After the current 2020 Covid 19 pandemic forced the Curve theatre in Leicester to film the Sunset Boulevard concert without a live audience, Curve’s resilient artistic director Nikolai Foster said, “This will be no ordinary concert. At Curve we either go big or go home.” Hardy to the end, Curve have definitely gone bigger than big and have expanded their production to take in the entire auditoria (main theatre and studio) and beyond. The empty seats are a poignant reminder of our challenging times in the world of theatre and the world in general but despite an absence of a live audience that vision of empty seats also offers creative opportunities for artistic and visual expression.
This Made at Curve Sunset Boulevard is as sexy, as grand and as luxuriously sumptuous as it can get. And then more. It has great pace and danger and a touch of romance. Curve’s Sunset Boulevard in concert is a totally captivating concert performance; directed and recorded with great skill and love and streamed for us all to enjoy in the comfort of our homes. Not just the UK but around the world. You could say that it is made with massive love ‘for all those people out there in the dark’.
This extra-ordinary piece is both stunning musical theatre and a gloriously cinematic work of theatrical art enhanced by the filming work of Cross Cut Media and the projection artistry of Douglas 0’Connell. Ben Cracknell’s highly impressive lighting design is paramount to the moods of the piece and Tom Marshall’s sound is pin sharp throughout allowing the vocals to balance in precise harmony with the orchestra. Combined with Nikolai Foster’s cleverly and quickly revised vision for the show, are the terrific talents of its sixteen returning players from 2017/18 and the faultless musical exuberance of Stephen Hill’s sixteen-piece orchestra.
The lush intoxicating orchestrations and score of Andrew Lloyd Webber and David Cullen’s masterpiece, united with the street-smart book and lyrics of Don Black and Christopher Hampton are universally adored. They continue to seduce in this dramatic 1940s story of penniless Hollywood writer Joe Gillis (Danny Mac) and his fateful meeting with the fading old style silent film star Norma Desmond (Ria Jones). This story is one centred on a cruel, illusory, Hollywood dream factory where cinematic dreams are made and, as if on a whim, then cruelly shattered. All life in this story is about aspirations, love, hustle and false hopes and gigantic yet often dangerously fragile egos. The insincere lyrics “We should talk, gotta run, let’s have lunch” say it all really.
The terrific actress Ria Jones returns to Curve as the obsessively twisted semi-reclusive former film star Norma Desmond. She is nothing short of beguiling, very compelling and breaks your heart with her performance and superb singing voice. Jones as Desmond is brilliantly reigned in as a performer working close up with the cameras. However, when she lets rip in the more powerful numbers, we are thoroughly blown away by the artistry, the high passion and the vocals.
Danny Mac is splendidly and subtly louche as, down on his luck, writer Joe Gillis. Mac is a master at commanding the stage (and screen it seems) with his vital, yet understated, presence as Gillis. His handsome easy singing style floats through us like a natural extension of his breathing, seemingly effortless. His dark rendition of ‘Sunset Boulevard’ at the start of the second act is breathtakingly good and betrays a real turning point in the character’s ambitions and calculating outlook. Both Jones and Mac are super magnetic in their roles and worth the price of an online viewing ticket alone.
In this 360 degree re-configured version of Sunset, Nikolai Foster has made ingenious usage of some of the spaces on, in and around the revolving central stage. One of the best scenes is set up in the cramped theatrically industrial space of the flies above the stage. Here the superbly voiced Adam Pearce (Max) sings the ‘Greatest Star of All’ expressing his love and unfaltering protection towards Norma Desmond.
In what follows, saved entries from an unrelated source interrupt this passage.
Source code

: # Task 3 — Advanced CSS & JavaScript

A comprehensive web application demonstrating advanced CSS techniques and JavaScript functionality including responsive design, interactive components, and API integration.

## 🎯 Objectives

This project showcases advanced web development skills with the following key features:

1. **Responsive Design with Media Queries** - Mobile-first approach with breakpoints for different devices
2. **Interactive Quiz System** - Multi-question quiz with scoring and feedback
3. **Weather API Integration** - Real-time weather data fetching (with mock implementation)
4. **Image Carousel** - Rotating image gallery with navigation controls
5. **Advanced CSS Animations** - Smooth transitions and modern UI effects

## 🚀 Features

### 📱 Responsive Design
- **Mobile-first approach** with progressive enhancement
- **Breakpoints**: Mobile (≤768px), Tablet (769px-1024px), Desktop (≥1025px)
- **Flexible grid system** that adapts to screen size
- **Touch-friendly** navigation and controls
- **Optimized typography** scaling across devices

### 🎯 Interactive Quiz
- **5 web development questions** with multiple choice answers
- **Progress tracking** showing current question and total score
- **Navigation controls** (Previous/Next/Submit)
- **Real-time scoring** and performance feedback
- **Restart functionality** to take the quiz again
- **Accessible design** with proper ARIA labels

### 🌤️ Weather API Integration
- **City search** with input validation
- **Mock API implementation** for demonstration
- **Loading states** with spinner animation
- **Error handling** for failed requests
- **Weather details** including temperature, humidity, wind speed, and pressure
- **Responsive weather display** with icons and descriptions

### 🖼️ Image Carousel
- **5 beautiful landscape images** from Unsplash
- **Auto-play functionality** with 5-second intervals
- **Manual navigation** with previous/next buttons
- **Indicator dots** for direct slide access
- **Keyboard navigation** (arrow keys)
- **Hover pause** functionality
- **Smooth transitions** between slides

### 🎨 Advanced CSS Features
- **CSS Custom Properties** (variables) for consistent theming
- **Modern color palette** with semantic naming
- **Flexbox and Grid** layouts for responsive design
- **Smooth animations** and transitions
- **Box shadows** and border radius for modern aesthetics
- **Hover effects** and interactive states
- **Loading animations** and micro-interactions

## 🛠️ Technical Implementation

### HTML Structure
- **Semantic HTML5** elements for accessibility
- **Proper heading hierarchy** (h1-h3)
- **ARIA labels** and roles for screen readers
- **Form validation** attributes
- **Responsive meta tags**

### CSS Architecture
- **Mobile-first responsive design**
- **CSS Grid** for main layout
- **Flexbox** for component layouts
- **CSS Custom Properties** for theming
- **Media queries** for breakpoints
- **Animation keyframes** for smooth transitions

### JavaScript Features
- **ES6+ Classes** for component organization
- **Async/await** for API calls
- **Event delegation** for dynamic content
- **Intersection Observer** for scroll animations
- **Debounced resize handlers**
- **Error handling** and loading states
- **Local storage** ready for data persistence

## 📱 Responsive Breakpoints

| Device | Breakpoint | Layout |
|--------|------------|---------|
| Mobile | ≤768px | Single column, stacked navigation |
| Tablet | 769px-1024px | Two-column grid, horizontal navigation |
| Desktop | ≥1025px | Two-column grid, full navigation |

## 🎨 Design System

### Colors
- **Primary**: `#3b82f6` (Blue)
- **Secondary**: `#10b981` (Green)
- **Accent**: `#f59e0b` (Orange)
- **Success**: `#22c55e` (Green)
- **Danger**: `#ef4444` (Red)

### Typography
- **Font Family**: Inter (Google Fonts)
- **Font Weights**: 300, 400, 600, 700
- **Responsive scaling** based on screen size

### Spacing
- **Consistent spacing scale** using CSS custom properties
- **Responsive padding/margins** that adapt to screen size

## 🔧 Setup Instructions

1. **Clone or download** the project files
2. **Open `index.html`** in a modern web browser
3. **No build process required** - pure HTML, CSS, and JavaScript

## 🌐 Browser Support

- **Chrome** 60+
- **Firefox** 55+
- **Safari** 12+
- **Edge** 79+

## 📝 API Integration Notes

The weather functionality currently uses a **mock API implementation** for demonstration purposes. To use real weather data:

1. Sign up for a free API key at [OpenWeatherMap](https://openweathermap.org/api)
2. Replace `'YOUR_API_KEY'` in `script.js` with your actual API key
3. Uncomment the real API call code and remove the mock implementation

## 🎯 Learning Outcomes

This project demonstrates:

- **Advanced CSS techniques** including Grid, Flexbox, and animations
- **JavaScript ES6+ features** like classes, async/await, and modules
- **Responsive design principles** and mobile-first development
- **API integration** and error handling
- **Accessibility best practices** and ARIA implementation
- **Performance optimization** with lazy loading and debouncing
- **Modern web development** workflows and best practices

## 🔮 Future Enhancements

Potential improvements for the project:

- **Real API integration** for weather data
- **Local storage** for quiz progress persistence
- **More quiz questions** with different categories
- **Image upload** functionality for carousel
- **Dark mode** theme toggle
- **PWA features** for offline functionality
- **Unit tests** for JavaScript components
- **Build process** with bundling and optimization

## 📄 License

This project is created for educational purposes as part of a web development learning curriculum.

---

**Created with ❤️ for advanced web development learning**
Pearce’s performance is commanding in all meanings of the word. What a voice!
Molly Lynch as Betty Schaefer shines throughout the piece and in particular during ‘Girl Meets Boy’ and ‘Too Much In Love To Care’. Her romantic chemistry with Danny Mac is touching and their tentative approaches towards each other are actually enhanced by the Covid safe staging. Who would have imagined such words appearing in a review?
This dreamy ‘New Ways To Dream’ production makes full dramatic use of the socially distanced layout of the main house seating arrangements. Placing the talented ensemble members in some of the empty seats for the Schwab drugstore scene and New Year’s Eve Party and then multi-framing the song cinematically for ‘This Time Next Year’ really blasts home a feeling of optimism and hope that we profoundly wish to be true this time next year (or a darn sight earlier) as we hope to sit in a full house watching a Curve show .
For theatre lovers worldwide, Curve’s Sunset Boulevard in concert is a perfect joyous end to an imperfect year.